WHAT IS EXPECTED
Pick out each line in the entries below that contains the string "kern" and copy it in full.

Extracted data entries

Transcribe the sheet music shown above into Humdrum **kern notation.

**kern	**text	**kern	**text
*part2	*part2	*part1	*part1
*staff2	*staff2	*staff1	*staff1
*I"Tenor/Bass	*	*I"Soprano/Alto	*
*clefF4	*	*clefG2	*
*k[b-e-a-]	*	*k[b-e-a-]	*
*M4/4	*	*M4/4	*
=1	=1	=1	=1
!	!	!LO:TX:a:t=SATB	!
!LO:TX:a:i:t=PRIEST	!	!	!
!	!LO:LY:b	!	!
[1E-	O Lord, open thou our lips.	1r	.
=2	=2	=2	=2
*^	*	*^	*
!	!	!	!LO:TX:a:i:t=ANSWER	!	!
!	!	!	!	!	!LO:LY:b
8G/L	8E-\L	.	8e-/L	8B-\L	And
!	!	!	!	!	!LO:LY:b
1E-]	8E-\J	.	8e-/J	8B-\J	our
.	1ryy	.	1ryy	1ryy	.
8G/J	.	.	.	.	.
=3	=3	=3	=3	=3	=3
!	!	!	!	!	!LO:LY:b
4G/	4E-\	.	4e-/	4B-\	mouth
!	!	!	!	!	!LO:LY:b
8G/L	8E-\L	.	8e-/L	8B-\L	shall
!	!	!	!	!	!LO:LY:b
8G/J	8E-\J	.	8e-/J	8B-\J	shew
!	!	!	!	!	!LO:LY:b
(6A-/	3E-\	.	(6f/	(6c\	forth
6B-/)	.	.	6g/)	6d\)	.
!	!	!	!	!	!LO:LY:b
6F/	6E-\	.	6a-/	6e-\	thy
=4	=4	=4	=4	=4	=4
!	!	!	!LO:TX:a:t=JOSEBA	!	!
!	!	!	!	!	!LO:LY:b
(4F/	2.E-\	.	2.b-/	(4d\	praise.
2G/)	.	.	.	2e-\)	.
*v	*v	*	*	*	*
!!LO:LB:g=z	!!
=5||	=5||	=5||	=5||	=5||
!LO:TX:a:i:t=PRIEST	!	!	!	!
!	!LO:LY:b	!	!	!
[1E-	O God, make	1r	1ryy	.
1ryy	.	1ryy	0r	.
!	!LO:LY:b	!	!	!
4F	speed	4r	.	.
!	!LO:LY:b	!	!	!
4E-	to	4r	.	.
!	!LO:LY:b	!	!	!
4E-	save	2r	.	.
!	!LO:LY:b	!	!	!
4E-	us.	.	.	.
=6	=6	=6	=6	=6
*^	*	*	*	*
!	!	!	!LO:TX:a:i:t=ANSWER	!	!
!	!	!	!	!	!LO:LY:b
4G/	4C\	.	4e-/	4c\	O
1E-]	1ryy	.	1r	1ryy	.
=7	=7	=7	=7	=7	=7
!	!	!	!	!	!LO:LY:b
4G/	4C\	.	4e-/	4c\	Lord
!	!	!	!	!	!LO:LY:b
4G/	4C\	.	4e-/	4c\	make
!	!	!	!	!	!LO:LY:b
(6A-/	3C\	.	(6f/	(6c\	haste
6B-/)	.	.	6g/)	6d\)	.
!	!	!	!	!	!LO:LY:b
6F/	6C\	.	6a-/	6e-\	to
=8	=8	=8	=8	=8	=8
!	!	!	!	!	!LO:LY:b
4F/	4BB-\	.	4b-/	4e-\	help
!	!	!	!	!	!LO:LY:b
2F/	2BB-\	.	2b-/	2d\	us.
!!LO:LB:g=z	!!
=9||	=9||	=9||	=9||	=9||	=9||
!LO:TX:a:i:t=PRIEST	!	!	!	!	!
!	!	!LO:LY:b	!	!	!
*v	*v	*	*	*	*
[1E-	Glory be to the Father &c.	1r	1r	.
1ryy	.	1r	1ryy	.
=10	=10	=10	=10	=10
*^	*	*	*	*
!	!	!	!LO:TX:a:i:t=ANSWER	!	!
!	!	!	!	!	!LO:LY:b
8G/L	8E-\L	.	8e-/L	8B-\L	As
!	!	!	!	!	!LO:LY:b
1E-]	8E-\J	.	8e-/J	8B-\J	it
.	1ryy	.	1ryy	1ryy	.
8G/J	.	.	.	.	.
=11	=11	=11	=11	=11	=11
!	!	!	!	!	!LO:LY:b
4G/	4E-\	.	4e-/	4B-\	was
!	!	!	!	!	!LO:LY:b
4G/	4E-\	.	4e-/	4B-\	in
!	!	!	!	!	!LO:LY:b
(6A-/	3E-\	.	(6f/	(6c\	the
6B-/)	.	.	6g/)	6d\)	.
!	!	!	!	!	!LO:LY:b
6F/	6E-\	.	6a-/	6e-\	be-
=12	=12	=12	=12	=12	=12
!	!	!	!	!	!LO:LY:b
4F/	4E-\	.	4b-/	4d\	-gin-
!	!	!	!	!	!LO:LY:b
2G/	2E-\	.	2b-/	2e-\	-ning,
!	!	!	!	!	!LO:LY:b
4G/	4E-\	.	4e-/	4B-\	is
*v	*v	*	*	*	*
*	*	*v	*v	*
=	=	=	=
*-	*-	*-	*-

SOLUTION BELOW
Transcribe the sheet music shown above into Humdrum **kern notation.
**kern	**text	**kern	**text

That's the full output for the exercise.